══ Data provided ══

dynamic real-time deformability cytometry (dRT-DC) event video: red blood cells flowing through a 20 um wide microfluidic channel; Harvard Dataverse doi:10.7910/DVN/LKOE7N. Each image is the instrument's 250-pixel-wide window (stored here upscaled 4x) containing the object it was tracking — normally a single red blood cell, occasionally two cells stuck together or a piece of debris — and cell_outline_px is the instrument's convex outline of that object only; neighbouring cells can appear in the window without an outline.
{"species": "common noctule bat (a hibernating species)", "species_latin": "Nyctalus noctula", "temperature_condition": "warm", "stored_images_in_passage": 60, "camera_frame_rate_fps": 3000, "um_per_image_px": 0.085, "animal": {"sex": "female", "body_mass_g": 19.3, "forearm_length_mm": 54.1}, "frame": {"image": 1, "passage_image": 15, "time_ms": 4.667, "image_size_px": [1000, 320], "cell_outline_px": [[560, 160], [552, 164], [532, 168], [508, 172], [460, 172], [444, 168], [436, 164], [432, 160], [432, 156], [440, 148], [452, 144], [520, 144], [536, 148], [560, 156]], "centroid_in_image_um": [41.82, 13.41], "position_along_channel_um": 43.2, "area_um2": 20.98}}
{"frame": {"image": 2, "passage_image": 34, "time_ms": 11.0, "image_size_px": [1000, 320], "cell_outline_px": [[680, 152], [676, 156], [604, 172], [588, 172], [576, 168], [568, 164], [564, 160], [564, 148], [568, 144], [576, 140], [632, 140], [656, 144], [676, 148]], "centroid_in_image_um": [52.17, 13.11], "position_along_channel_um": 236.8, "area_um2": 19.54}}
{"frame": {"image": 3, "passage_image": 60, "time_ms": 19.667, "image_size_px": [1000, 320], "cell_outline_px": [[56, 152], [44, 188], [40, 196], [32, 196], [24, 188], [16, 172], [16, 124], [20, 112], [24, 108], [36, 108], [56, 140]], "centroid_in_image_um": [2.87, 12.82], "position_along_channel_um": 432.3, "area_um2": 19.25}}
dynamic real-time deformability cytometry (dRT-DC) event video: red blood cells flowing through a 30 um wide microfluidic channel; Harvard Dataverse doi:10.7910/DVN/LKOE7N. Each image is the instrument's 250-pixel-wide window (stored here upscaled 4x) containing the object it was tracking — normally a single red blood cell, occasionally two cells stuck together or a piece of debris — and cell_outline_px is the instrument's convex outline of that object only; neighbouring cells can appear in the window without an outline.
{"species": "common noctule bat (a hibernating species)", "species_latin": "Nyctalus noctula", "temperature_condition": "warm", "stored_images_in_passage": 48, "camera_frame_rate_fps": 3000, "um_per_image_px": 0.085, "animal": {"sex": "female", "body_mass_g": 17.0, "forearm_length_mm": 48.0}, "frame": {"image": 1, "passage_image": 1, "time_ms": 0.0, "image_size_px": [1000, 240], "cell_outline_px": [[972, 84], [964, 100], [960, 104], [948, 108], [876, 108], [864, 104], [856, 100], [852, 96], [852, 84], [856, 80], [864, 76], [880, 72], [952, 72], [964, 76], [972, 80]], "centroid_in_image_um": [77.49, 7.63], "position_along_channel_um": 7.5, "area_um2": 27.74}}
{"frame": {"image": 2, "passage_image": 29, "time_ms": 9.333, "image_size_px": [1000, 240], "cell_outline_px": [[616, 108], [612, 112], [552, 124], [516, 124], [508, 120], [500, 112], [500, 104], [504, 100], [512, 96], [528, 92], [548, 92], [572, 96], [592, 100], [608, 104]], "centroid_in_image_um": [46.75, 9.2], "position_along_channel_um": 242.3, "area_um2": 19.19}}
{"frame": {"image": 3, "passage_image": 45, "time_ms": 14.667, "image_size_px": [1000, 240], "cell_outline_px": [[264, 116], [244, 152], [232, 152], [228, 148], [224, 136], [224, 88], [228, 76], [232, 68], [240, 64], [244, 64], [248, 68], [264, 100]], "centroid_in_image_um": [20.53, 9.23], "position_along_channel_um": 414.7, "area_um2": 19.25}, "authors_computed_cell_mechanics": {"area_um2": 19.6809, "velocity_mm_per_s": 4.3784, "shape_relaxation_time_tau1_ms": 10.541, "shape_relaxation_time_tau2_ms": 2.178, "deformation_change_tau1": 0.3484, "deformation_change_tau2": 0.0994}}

═══

Stated goal:
Retype each record exactly, leaving nothing out.

Result of this task:
dynamic real-time deformability cytometry (dRT-DC) event video: red blood cells flowing through a 20 um wide microfluidic channel; Harvard Dataverse doi:10.7910/DVN/LKOE7N. Each image is the instrument's 250-pixel-wide window (stored here upscaled 4x) containing the object it was tracking — normally a single red blood cell, occasionally two cells stuck together or a piece of debris — and cell_outline_px is the instrument's convex outline of that object only; neighbouring cells can appear in the window without an outline.
{"species": "common noctule bat (a hibernating species)", "species_latin": "Nyctalus noctula", "temperature_condition": "warm", "stored_images_in_passage": 60, "camera_frame_rate_fps": 3000, "um_per_image_px": 0.085, "animal": {"sex": "female", "body_mass_g": 19.3, "forearm_length_mm": 54.1}, "frame": {"image": 1, "passage_image": 15, "time_ms": 4.667, "image_size_px": [1000, 320], "cell_outline_px": [[560, 160], [552, 164], [532, 168], [508, 172], [460, 172], [444, 168], [436, 164], [432, 160], [432, 156], [440, 148], [452, 144], [520, 144], [536, 148], [560, 156]], "centroid_in_image_um": [41.82, 13.41], "position_along_channel_um": 43.2, "area_um2": 20.98}}
{"frame": {"image": 2, "passage_image": 34, "time_ms": 11.0, "image_size_px": [1000, 320], "cell_outline_px": [[680, 152], [676, 156], [604, 172], [588, 172], [576, 168], [568, 164], [564, 160], [564, 148], [568, 144], [576, 140], [632, 140], [656, 144], [676, 148]], "centroid_in_image_um": [52.17, 13.11], "position_along_channel_um": 236.8, "area_um2": 19.54}}
{"frame": {"image": 3, "passage_image": 60, "time_ms": 19.667, "image_size_px": [1000, 320], "cell_outline_px": [[56, 152], [44, 188], [40, 196], [32, 196], [24, 188], [16, 172], [16, 124], [20, 112], [24, 108], [36, 108], [56, 140]], "centroid_in_image_um": [2.87, 12.82], "position_along_channel_um": 432.3, "area_um2": 19.25}}
dynamic real-time deformability cytometry (dRT-DC) event video: red blood cells flowing through a 30 um wide microfluidic channel; Harvard Dataverse doi:10.7910/DVN/LKOE7N. Each image is the instrument's 250-pixel-wide window (stored here upscaled 4x) containing the object it was tracking — normally a single red blood cell, occasionally two cells stuck together or a piece of debris — and cell_outline_px is the instrument's convex outline of that object only; neighbouring cells can appear in the window without an outline.
{"species": "common noctule bat (a hibernating species)", "species_latin": "Nyctalus noctula", "temperature_condition": "warm", "stored_images_in_passage": 48, "camera_frame_rate_fps": 3000, "um_per_image_px": 0.085, "animal": {"sex": "female", "body_mass_g": 17.0, "forearm_length_mm": 48.0}, "frame": {"image": 1, "passage_image": 1, "time_ms": 0.0, "image_size_px": [1000, 240], "cell_outline_px": [[972, 84], [964, 100], [960, 104], [948, 108], [876, 108], [864, 104], [856, 100], [852, 96], [852, 84], [856, 80], [864, 76], [880, 72], [952, 72], [964, 76], [972, 80]], "centroid_in_image_um": [77.49, 7.63], "position_along_channel_um": 7.5, "area_um2": 27.74}}
{"frame": {"image": 2, "passage_image": 29, "time_ms": 9.333, "image_size_px": [1000, 240], "cell_outline_px": [[616, 108], [612, 112], [552, 124], [516, 124], [508, 120], [500, 112], [500, 104], [504, 100], [512, 96], [528, 92], [548, 92], [572, 96], [592, 100], [608, 104]], "centroid_in_image_um": [46.75, 9.2], "position_along_channel_um": 242.3, "area_um2": 19.19}}
{"frame": {"image": 3, "passage_image": 45, "time_ms": 14.667, "image_size_px": [1000, 240], "cell_outline_px": [[264, 116], [244, 152], [232, 152], [228, 148], [224, 136], [224, 88], [228, 76], [232, 68], [240, 64], [244, 64], [248, 68], [264, 100]], "centroid_in_image_um": [20.53, 9.23], "position_along_channel_um": 414.7, "area_um2": 19.25}, "authors_computed_cell_mechanics": {"area_um2": 19.6809, "velocity_mm_per_s": 4.3784, "shape_relaxation_time_tau1_ms": 10.541, "shape_relaxation_time_tau2_ms": 2.178, "deformation_change_tau1": 0.3484, "deformation_change_tau2": 0.0994}}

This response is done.